The foregoing needs are met by a vehicle electrical system for supplying a first load with a first direct current voltage and for supplying a second load with a second direct current voltage lower than the first direct current voltage. The vehicle electrical system includes a multiphase alternating current generator for generating a first alternating current voltage output and a second alternating current voltage output, a first rectifier unit for rectifying the first alternating current voltage output to be supplied to a first energy storage device and the first load, a second rectifier unit for rectifying the second alternating current voltage output to be supplied to a second energy storage device and the second load, and a controller electrically connected to the second rectifier unit for selectively enabling and disabling the second rectifier unit to allow or block current flow from the generator and to the second energy storage device and the second load.
The multiphase alternating current generator has star-connected armature windings with respective phase winding terminations and a common center connection point. The generator generates the first alternating current voltage output at the respective phase winding terminations and the second alternating current voltage output at the common center connection point wherein the average voltage of the first alternating current voltage output is greater than the average voltage of the second alternating current voltage output. The first rectifier unit is electrically connected between the respective phase winding terminations and the first energy storage device and the first load for full-wave rectifying the first alternating current voltage output to be supplied to the first energy storage device and the first load. The second rectifier unit is electrically connected in a circuit path between the common center connection point and the second energy storage device and the second load for rectifying the second alternating current voltage output to be supplied to the second energy storage device and the second load.
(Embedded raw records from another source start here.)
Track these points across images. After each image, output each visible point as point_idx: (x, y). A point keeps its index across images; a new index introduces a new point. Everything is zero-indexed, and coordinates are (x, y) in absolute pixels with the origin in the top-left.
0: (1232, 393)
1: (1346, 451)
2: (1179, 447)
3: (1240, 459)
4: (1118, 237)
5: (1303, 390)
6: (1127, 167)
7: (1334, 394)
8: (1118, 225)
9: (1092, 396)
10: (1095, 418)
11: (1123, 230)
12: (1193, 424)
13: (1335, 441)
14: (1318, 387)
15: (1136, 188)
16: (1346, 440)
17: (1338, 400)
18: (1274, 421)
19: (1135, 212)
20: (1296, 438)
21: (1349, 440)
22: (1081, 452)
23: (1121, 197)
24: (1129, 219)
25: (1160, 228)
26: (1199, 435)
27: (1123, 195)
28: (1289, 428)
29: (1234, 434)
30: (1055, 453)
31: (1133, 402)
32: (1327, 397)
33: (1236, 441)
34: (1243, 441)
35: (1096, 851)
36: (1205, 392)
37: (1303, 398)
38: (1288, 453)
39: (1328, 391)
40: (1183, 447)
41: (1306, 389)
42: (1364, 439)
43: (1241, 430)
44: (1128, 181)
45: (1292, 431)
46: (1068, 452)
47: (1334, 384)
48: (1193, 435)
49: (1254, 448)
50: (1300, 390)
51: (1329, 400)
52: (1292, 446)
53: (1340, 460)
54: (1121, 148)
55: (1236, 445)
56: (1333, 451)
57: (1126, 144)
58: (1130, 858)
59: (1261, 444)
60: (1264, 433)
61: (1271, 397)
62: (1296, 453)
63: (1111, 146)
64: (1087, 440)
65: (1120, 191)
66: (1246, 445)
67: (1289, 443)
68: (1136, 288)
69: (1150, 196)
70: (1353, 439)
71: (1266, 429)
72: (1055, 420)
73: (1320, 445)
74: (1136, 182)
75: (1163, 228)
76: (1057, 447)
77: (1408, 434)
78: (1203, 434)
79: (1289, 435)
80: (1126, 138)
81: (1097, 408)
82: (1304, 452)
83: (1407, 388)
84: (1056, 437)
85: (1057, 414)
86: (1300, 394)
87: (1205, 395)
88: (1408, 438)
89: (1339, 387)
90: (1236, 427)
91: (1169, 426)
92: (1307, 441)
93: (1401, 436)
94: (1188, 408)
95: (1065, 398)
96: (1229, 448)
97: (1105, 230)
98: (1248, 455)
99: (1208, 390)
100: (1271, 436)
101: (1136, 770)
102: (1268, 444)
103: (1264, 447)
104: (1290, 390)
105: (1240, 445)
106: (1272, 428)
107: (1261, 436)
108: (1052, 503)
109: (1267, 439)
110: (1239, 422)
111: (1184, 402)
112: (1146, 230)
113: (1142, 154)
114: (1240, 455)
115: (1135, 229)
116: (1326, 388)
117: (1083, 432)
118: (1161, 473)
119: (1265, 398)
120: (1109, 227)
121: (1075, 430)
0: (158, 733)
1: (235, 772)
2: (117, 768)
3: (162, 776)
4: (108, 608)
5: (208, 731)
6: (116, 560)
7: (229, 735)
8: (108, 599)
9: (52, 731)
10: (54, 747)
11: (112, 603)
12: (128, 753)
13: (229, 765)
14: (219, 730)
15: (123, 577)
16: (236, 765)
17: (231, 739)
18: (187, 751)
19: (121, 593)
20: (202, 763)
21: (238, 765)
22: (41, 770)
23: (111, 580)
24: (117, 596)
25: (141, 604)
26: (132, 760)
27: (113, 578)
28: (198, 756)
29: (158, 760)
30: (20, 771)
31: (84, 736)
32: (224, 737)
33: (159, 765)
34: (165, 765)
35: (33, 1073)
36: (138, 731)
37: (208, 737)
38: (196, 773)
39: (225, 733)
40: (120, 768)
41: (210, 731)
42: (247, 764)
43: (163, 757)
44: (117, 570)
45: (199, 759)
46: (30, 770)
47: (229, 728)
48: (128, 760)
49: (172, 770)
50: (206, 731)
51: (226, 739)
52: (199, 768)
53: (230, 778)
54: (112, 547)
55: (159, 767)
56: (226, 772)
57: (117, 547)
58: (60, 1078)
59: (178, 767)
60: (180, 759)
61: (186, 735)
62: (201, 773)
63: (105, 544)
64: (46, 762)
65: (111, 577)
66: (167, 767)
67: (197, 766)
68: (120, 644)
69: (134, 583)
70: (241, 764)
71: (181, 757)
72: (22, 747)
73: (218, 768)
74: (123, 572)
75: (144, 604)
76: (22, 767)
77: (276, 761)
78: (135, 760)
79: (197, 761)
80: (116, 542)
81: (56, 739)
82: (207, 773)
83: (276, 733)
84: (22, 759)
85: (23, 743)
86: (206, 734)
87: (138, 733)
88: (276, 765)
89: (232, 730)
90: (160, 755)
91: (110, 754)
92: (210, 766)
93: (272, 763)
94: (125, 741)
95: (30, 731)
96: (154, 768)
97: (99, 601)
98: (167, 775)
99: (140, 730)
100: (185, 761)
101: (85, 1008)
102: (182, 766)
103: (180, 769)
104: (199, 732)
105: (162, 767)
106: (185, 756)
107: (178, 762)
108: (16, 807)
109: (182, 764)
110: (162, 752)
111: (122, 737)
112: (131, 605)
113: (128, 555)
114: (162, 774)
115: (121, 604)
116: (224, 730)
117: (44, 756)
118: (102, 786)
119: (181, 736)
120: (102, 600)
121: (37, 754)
The controller is electrically connected to the second rectifier unit, the second energy storage device and the common center connection point, and is operable to sense a voltage output level of the second alternating current voltage output and to selectively enable and disable the second rectifier unit to allow or block current flow through the circuit path between the common center connection point and the second energy storage device and the second load in response to the sensed voltage output level.
It is therefore an advantage of the present invention to provide a vehicle electrical system that can provide a higher voltage from an alternator to a first group of power consumers in the vehicle and that can simultaneously provide a lower voltage from the alternator to a second group of power consumers in the vehicle.
It is another advantage of the present invention to provide a vehicle electrical system that can provide a higher voltage (such as 42 volts) from an alternator to power consumers in a vehicle and that can simultaneously provide a lower voltage from the alternator to a second group of power consumers such as traditional vehicle electrical components that cannot tolerate higher voltages.
It is still another advantage of the present invention to provide a vehicle electrical system that can use and control a higher voltage obtained from the phase terminations of the star-connected armature windings of a multi-phase generator and that can use and control a lower voltage obtained from a common center connection point of the star-connected armature windings of the multiphase generator.